+++ Extracted text +++

Relatedly, this version only requires making predictions about humans who are living in the real world and being defended by their AI. (Though those humans can choose to delegate to some digital process making predictions about hypothetical humans, if they so desire.) Ideally I’d even like all of the humans involved in the process to be indistinguishable from the “real” humans, so that no human ever looks at their situation and thinks “I guess I’m one of the humans responsible for figuring out the utility function, since this isn’t the kind of world that my AI would actually bring into existence rather than merely reasoning about hypothetically.”
More structurally, the goal is to define the utility function in terms of the kinds of question-answers that realistic approaches to ELK could elicit, which doesn’t seem to include facts about mathematics that are much too complex for humans to derive directly and where they need to rely on correlations between mathematics and the physical world—in those cases we are essentially just delegating all the reasoning about how to couple them (e.g. how to infer that hypothetical humans will behave like real humans) to some amplified humans, and then we might as well go one level further and actually talk about how those humans reason.
The point of doing this exercise now is mostly to clarify what kind of answers we need to get out of ELK, and especially to better understand whether it’s worth exploring “narrow” approaches (methodologically it may make sense anyway because they may be a stepping stone to more ambitious approaches, but it would be more satisfying if they could be used directly as a building block in an alignment scheme). We looked into it enough to feel more confident about exploring narrow approaches.
- Wei Dai 19 Dec 2021 18:09 UTC
  LW: 3 AF: 2
  0
  AF Parent
  Thanks, very helpful to understand your motivations for that section better.
  
  In the new formulation, the goal is to define the utility in terms of the answers to questions about the future that seem like they should be easy for the AI to answer because they are a combination of (i) easy predictions about humans that it is good at, (ii) predictions about the future that any power-seeking AI should be able to answer.
  
  Not sure about the following, but it seems the new formulation requires that the AI answer questions about humans in a future that may have very low probability according to the AI’s current beliefs (i.e., the current human through a delegation chain eventually delegates to a future human existing in a possible world with low probability). The AI may well not be able to answer questions about such a future human, because it wouldn’t need that ability to seek power (it only needs to make predictions about high probability futures). Or to put it another way, the future human may exist in a world with strange/unfamiliar (from the AI’s perspective) features that make it hard for the AI to predict correctly.
  
  Ideally I’d even like all of the humans involved in the process to be indistinguishable from the “real” humans, so that no human ever looks at their situation and thinks “I guess I’m one of the humans responsible for figuring out the utility function, since this isn’t the kind of world that my AI would actually bring into existence rather than merely reasoning about hypothetically.”
  
  How do you envision extracting or eliciting from the future human H_limit an opinion about what the current human should do, given that H_limit’s mind is almost certainly entirely focused on their own life and problems? One obvious way I can think of is to make a copy of H_limit, put the copy in a virtual environment, tell them about H’s situation, then ask them what to do. But that seems to run into the same kind of issue, as the copy is now aware that they’re not living in the real world.
  - paulfchristiano 19 Dec 2021 18:54 UTC
    LW: 2 AF: 2
    0
    AF Parent
    Not sure about the following, but it seems the new formulation requires that the AI answer questions about humans in a future that may have very low probability according to the AI’s current beliefs (i.e., the current human through a delegation chain eventually delegates to a future human existing in a possible world with low probability). The AI may well not be able to answer questions about such a future human, because it wouldn’t need that ability to seek power (it only needs to make predictions about high probability futures). Or to put it another way, the future human may exist in a world with strange/unfamiliar (from the AI’s perspective) features that make it hard for the AI to predict correctly.

+++

What is required: Please condense the paragraph in the forum thread above that begins "The point of doing this exercise now" while keeping its main facts.

+++ Information provided +++

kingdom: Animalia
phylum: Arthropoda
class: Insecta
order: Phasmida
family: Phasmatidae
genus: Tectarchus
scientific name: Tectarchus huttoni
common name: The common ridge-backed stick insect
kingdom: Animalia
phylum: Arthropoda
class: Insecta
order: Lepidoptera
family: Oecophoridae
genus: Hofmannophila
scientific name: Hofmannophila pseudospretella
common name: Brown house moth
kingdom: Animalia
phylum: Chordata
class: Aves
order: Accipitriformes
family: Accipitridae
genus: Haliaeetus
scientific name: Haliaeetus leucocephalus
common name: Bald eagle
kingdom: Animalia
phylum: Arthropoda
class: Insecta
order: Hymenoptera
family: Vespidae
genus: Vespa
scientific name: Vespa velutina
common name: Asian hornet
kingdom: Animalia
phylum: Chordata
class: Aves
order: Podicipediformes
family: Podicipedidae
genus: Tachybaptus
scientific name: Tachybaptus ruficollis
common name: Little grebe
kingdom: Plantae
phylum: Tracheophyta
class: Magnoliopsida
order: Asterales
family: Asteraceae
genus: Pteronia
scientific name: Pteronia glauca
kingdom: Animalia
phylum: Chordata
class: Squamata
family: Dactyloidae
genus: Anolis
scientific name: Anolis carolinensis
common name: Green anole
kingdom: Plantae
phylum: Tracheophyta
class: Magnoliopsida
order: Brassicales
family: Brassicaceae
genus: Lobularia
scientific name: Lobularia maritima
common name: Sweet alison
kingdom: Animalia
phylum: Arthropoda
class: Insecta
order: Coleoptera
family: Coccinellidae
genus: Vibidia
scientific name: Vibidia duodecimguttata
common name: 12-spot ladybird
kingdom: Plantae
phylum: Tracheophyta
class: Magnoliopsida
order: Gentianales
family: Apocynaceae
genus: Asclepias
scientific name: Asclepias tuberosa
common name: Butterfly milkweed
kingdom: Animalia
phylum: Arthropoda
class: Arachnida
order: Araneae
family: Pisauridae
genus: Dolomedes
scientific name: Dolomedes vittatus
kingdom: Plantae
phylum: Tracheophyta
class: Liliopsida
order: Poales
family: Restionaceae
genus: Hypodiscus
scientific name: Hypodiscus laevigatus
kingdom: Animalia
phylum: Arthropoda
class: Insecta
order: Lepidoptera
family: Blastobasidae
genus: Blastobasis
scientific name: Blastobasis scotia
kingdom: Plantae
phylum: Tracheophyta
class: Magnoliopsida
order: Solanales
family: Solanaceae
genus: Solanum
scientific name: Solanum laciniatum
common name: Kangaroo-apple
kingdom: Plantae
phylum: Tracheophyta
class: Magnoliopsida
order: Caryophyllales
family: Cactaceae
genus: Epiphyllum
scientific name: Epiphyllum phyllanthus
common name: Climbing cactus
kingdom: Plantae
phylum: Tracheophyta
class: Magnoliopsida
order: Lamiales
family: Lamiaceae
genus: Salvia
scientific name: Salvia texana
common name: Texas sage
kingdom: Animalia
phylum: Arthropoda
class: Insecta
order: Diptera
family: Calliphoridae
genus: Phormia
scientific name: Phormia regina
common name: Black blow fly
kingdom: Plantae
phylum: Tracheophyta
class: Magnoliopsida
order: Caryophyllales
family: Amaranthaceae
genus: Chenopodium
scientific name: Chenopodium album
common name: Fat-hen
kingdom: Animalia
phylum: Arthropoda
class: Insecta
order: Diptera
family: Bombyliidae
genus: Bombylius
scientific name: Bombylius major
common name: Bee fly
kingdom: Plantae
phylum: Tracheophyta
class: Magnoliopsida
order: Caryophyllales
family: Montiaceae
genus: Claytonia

+++

Output of the task: The exercise mainly serves to clarify what answers ELK must produce, especially whether "narrow" approaches are worth exploring. Such approaches may be methodologically sensible as a stepping stone to more ambitious ones. It would be more satisfying if they could serve directly as a building block in an alignment scheme. Enough investigation was done to feel more confident about exploring them.